Le frisson des choses qui s’enfuient

Il y a quelques semaines, alors que j’étais, comme rarement désormais (depuis que je vis à Paris, les transports en commun et le Vélib’ sont mes amis), trimbalée en voiture sur des kilomètres, et que j’ouvrais la fenêtre sur l’air vivace de l’autoroute, une bouffée de vent dans les cheveux me projeta, comme la madeleine-biscotte de Proust, dans le bain tiède du souvenir.

Il m’a semblé alors, dans un sentimental élan de nostalgie qui ne m’arrive guère, que je connaîtrais plus jamais que la réminiscence de certaines émotions, certains sentiments ; que ceux-ci, dans leur forme première (primaire, même) avaient disparu à jamais. Par exemple, ce sentiment intense et exaltant de liberté, lorsque nous partions seuls en vacances avec des amis, vingtenaires jeunes et fous au volant d’une voiture qui avalait les kilomètres comme nous la vie.

Parce que la vie, justement, est passée par là, avec son cortège d’expériences, de connaissances. Parce que la vie a passé, tout simplement.

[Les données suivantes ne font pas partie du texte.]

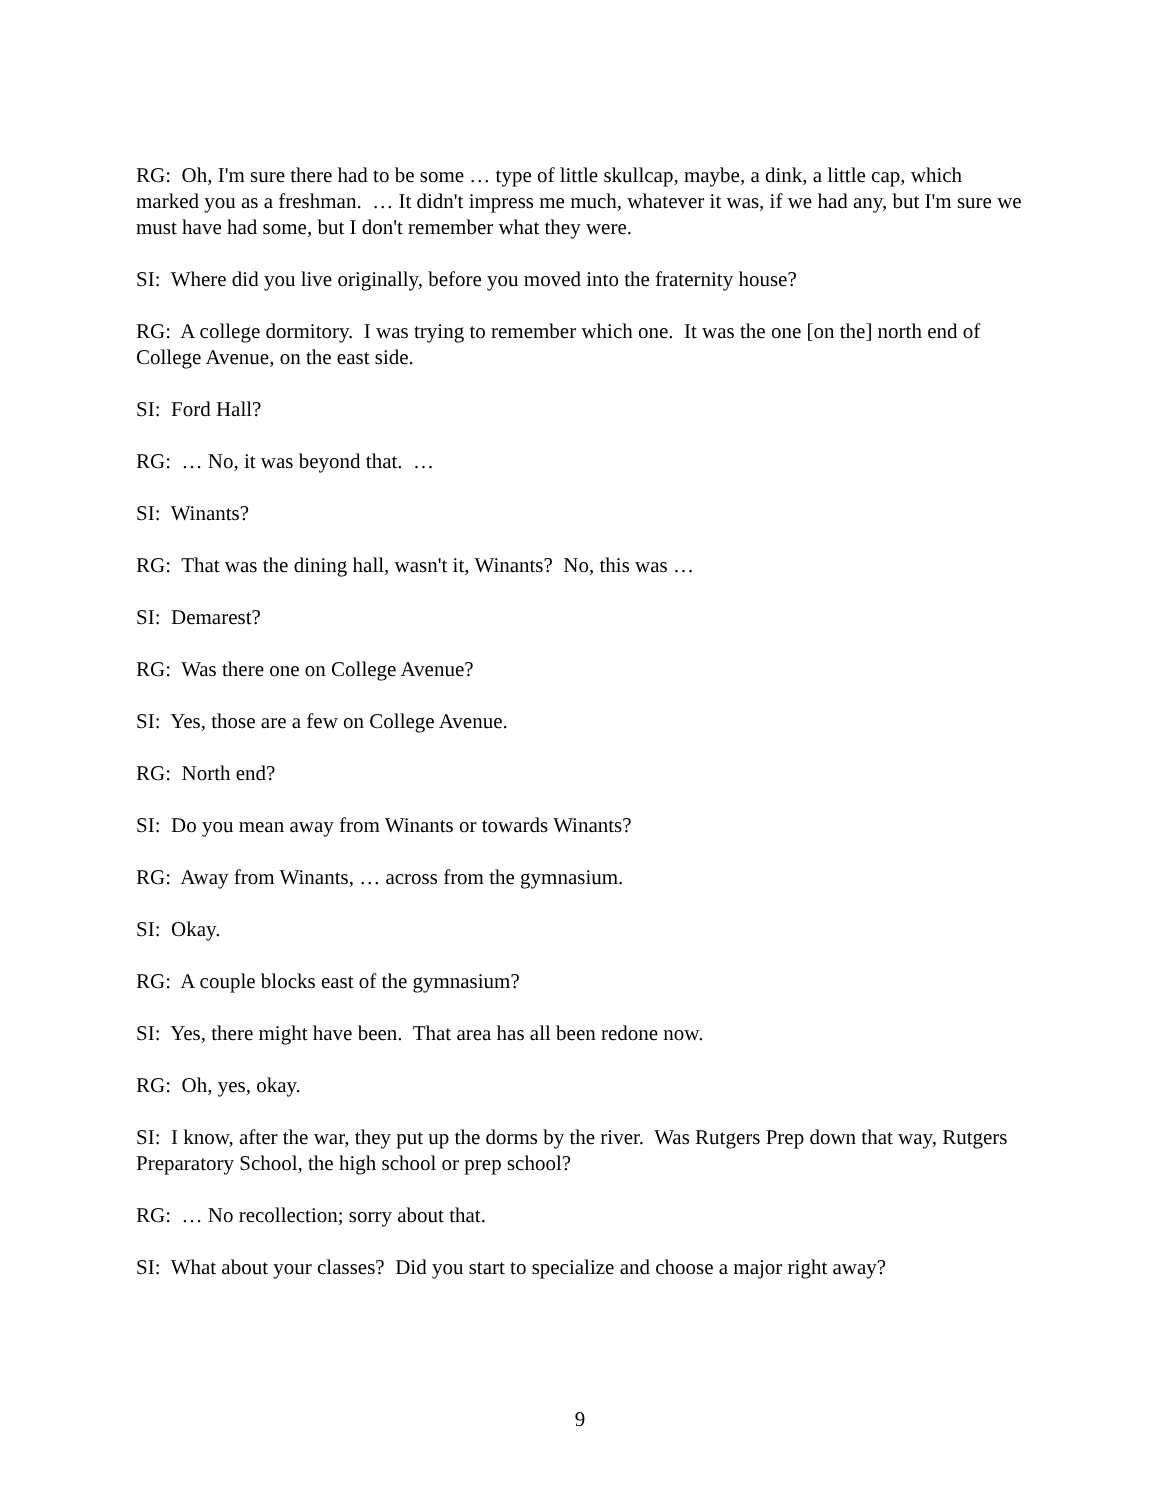RG: Oh, I'm sure there had to be some … type of little skullcap, maybe, a dink, a little cap, which marked you as a freshman. … It didn't impress me much, whatever it was, if we had any, but I'm sure we must have had some, but I don't remember what they were.
SI: Where did you live originally, before you moved into the fraternity house?
RG: A college dormitory. I was trying to remember which one. It was the one [on the] north end of College Avenue, on the east side.
SI: Ford Hall?
RG: … No, it was beyond that. …
SI: Winants?
RG: That was the dining hall, wasn't it, Winants? No, this was …
SI: Demarest?
RG: Was there one on College Avenue?
SI: Yes, those are a few on College Avenue.
RG: North end?
SI: Do you mean away from Winants or towards Winants?
RG: Away from Winants, … across from the gymnasium.
SI: Okay.
RG: A couple blocks east of the gymnasium?
SI: Yes, there might have been. That area has all been redone now.
RG: Oh, yes, okay.
SI: I know, after the war, they put up the dorms by the river. Was Rutgers Prep down that way, Rutgers Preparatory School, the high school or prep school?
RG: … No recollection; sorry about that.
SI: What about your classes? Did you start to specialize and choose a major right away?
9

Et que les « premières fois » qu’il me reste à vivre, bien que passionnantes, je l’espère et le souhaite, n’auront, malgré tous mes efforts, plus cet éclat de liberté absolue, d’insouciance désinvolte, cette démesure radicale propre à la jeunesse.

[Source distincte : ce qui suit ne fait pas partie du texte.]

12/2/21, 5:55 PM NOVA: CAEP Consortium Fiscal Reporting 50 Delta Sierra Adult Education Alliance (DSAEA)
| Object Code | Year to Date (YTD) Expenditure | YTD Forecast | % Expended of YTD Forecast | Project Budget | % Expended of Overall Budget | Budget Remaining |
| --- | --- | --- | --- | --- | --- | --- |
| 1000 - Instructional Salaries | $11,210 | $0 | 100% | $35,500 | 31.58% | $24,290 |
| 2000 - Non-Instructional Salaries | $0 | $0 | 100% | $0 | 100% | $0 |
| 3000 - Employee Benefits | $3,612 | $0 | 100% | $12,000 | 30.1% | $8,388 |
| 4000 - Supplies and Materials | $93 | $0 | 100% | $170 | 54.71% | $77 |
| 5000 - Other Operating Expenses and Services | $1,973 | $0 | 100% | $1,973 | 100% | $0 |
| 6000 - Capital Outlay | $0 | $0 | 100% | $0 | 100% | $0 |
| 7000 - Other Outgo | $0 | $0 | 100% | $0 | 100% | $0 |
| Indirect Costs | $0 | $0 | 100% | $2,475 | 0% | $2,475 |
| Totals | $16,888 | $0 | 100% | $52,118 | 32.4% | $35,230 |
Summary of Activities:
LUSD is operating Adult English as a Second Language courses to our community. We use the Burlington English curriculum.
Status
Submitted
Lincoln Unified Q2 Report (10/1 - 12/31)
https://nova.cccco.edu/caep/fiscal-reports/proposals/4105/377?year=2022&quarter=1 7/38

La jeunesse s’éloigne de moi. Je n’en suis pas mécontente, mais je garde une tendresse pour ces moments gais et lumineux, presque hors du temps, tout entiers tournés vers le désir de vivre, le plaisir d’être – et aussi, après réflexion, pour ces autres, plus profondément chagrins.

J’ai revu l’autre soir le joli film de Rob Reiner, Stand by me. « Il ne s’y passe pas grand-chose », selon Al., mais c’est justement cela qui est si touchant – outre la grâce de River Phoenix et la délicatesse de Wil Wheaton – : il y a tout un monde grave, mystérieux et secret propre à l’enfance, des sujets, des sentiments qui nous semblent futiles une fois adulte, mais tellement importants à cet âge-là. Et la valeur de l’Amitié. C’est ces petites choses presque insaisissables qu’a réussi à capter Rob Reiner.

J’espère, même si je ne les vis plus, m’en souvenir. Pour moi. Pour H. lorsqu’il aura l’âge de les vivre à son tour.